A plan shall also be treated as an eligible cooperative plan for any plan year for which it is described in section 210(a) of the Employee Retirement Income Security Act of 1974 and is maintained by a rural telephone cooperative association described in section 3(40)(B)(v) of such Act.
[PPA] SEC. 105. TEMPORARY RELIEF FOR CERTAIN PBGC SETTLEMENT PLANS.
(a) General Rule- Except as provided in this section, if a plan in existence on July 26, 2005, was a PBGC settlement plan as of such date, the amendments made by this subtitle and subtitle B shall not apply to plan years beginning before January 1, 2014.
(b) Interest Rate- In applying section 302(b)(5)(B) of the Employee Retirement Income Security Act of 1974 and section 412(b)(5)(B) of the Internal Revenue Code of 1986 (as in effect before the amendments made by this subtitle and subtitle B), to a PBGC settlement plan for plan years beginning after December 31, 2007, and before January 1, 2014, the third segment rate determined under section 303(h)(2)(C)(iii) of such Act and section 430(h)(2)(C)(iii) of such Code (as added by such amendments) shall be used in lieu of the interest rate otherwise used.

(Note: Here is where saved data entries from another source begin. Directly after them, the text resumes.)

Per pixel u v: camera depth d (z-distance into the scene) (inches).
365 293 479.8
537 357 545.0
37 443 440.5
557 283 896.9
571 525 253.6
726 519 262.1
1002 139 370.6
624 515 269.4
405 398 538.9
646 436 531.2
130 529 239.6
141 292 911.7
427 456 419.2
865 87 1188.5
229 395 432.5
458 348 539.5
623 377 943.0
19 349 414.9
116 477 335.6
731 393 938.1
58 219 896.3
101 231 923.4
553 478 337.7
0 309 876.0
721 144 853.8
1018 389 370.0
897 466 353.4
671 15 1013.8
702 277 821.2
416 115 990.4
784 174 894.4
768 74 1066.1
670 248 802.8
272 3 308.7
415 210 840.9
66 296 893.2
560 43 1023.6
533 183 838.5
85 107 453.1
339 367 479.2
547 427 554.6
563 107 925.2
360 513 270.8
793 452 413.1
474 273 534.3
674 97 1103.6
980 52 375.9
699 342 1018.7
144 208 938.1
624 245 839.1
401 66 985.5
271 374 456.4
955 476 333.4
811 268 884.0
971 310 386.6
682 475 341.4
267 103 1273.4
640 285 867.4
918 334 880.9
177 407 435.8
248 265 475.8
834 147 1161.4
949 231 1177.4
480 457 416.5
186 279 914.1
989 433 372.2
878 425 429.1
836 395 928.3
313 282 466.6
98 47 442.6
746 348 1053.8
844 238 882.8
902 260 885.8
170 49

(c) PBGC Settlement Plan- For purposes of this section, the term `PBGC settlement plan' means a defined benefit plan (other than a multiemployer plan) to which section 302 of such Act and section 412 of such Code apply and--
(1) which was sponsored by an employer which was in bankruptcy, giving rise to a claim by the Pension Benefit Guaranty Corporation of not greater than $150,000,000, and the sponsorship of which was assumed by another employer that was not a member of the same controlled group as the bankrupt sponsor and the claim of the Pension Benefit Guaranty Corporation was settled or withdrawn in connection with the assumption of the sponsorship, or
(2) which, by agreement with the Pension Benefit Guaranty Corporation, was spun off from a plan subsequently terminated by such Corporation under section 4042 of the Employee Retirement Income Security Act of 1974.